Why we need to stop trivializing fangirls and celebrate the creativity of fandoms

Fangirling has a long history of being ridiculed. Some of the earliest, most vivid scenes of fangirling were provided by Beatlemania, as girls were documented chasing the band down the street, excitedly screaming and fanning their faces with their hands.

At the time, writer Paul Johnson said of these fangirls, “Those who flock round the Beatles, who scream themselves into hysteria, whose vacant faces flicker over the TV screen, are the least fortunate of their generation, the dull, the idle, the failures.

Things aren’t so different today.

Beliebers and Directioners have been just as dedicated to pop stars as their Beatlemaniac grandmothers.

And while history now concedes that The Beatles are one of the greatest bands of all time (the fangirls were right, after all), there’s still a common discourse in which men trivialize the interests and tastes of young women.

A British GQ article from 2013 referred to One Direction’s teenage girl fans as “rabid” and “hysterical,” — even calling them “banshees.” In a Rolling Stone interview from April of this year, Cameron Crowe asked Harry Styles if he “worried about proving credibility to an older crowd” since most of his fanbase is composed of teen girls. (Thankfully, Styles had a fantastic response defending the passion and knowledge of young women while citing Beatlemania.)

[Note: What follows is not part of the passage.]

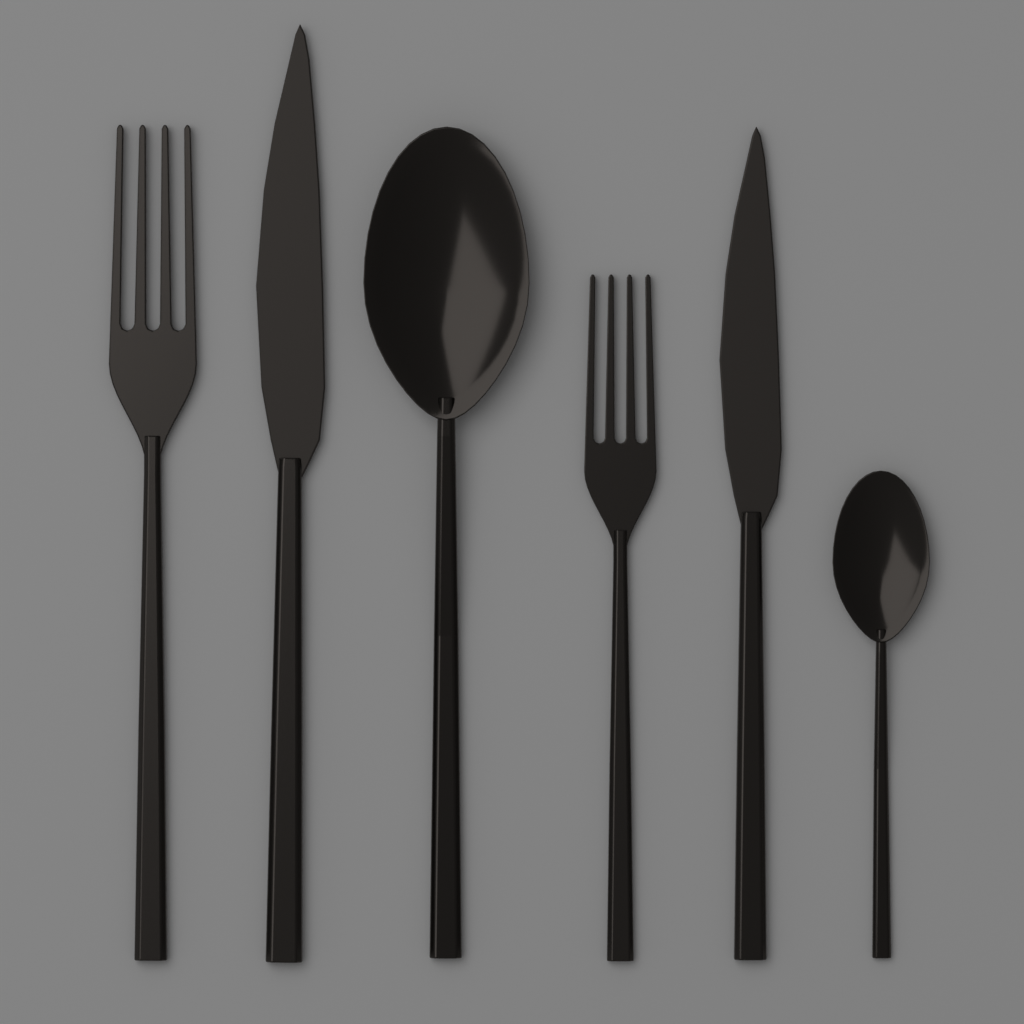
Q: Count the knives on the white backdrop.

When I was a teenage girl myself, I never really questioned these sexist attitudes directed towards us. Even as a younger adult, I tended to see fandom as being somewhere on the continuum between silly and cultish.

So I never really publicly embraced my own favorite fandoms.

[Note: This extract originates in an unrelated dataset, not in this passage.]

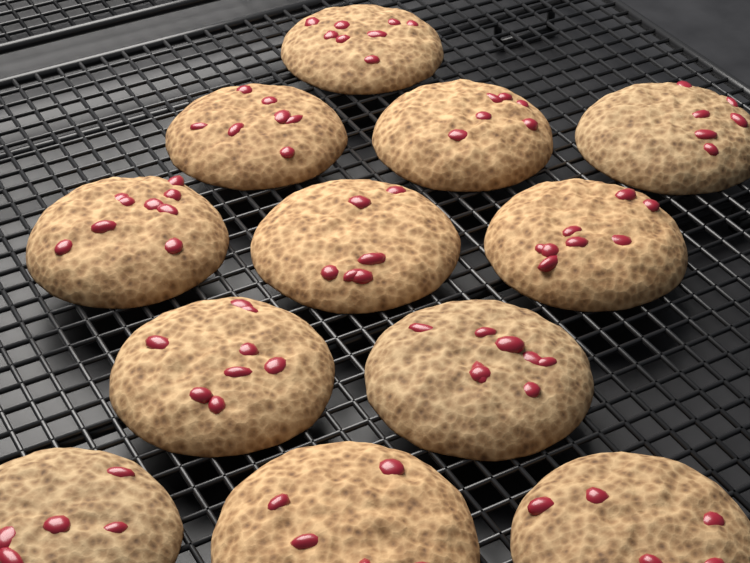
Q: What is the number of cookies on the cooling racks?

I grew up during the peak of the Harry Potter craze. The first few books became popular when I was 10; the last book came out when I was 17. Granted, the time period probably isn’t comparable to the years of Beatlemania, but it was a good time to be a young bookworm.

My obsession with the books waxed and waned, but it reached its height when I was about 14 years old. I would re-read the books and re-watch the films that had been released over and over.

Not coincidentally, that was also a difficult time for me: I was dealing with the onset of mental illness that wouldn’t be diagnosed until years later. JK Rowling’s series was a distraction from my suffering and my confusion.

It was a privilege to constantly come back to familiar characters who I thought of as friends. The books helped to smooth some of the rougher edges of my life. Stories we know and love are the literary equivalents of hot chocolate and a roaring fire.


I never told people how profoundly I took shelter in the Harry Potter franchise. Even then, I knew that high-brow lit critics didn’t approve of J.K. Rowling’s writing style.

I knew that spending so much time in a fantasy world was generally frowned upon, and that if young people liked it, it probably wasn’t “good.” (Bloomsbury even released a set of “adult covers” for the books so that adult commuters wouldn’t feel ashamed when reading them).

While I was conditioned to believe that fandom was something to hide so I could avoid being mocked, Harry Potter still seeped its way into my creative work. In art class, I created images inspired by the books – owls, deer, phoenixes. I thought more about visual symbolism (like the Grim in the tea leaves, or the patterns of the stars and planets that the centaurs interpret in the sky), and I integrated more imagery into my work. I experimented with calligraphy, parchment, and sealing wax. The Harry Potter franchise became source material from which my own creativity blossomed.

The first longform story I ever wrote was Harry Potter fanfiction.

It was poorly written, no question. But still, writing 22,000 words for one long-term project at the age of 14 is a good start for someone who wants to become a writer.

You learn a lot about writing through your favorite book’s plot; you pick up solid skills like characterization and dialogue. I am a professional writer now, and I don’t think any of that time I spent writing fanfiction as a teen was time wasted.

In 2013, I saw Tavi Genvison give a talk at the Sydney Opera House. The Rookie editor was 17 years old at the time, and I still remember her powerful takedown of journalists who criticize fangirls. Actually, she argued, being a fan can be a creative act. She explained that she had been living with depression. During the worst of it, she struggled to come up with original ideas – she was completely blocked. So she turned to fangirling. At the time, she even found that re-writing lyrics to Beyoncé songs in her journal acted as a bigger release than writing her own stuff.

Being a fangirl as a teen worked for me, too — it was emotionally sustaining and creatively stimulating.

Consuming pop culture can relax you. It can make you feel happy or less alone. It may even help inspire your own art.

Fangirls: keep re-writing those lyrics in your journal, keep designing fan art, keep writing fanfiction, keep being excited.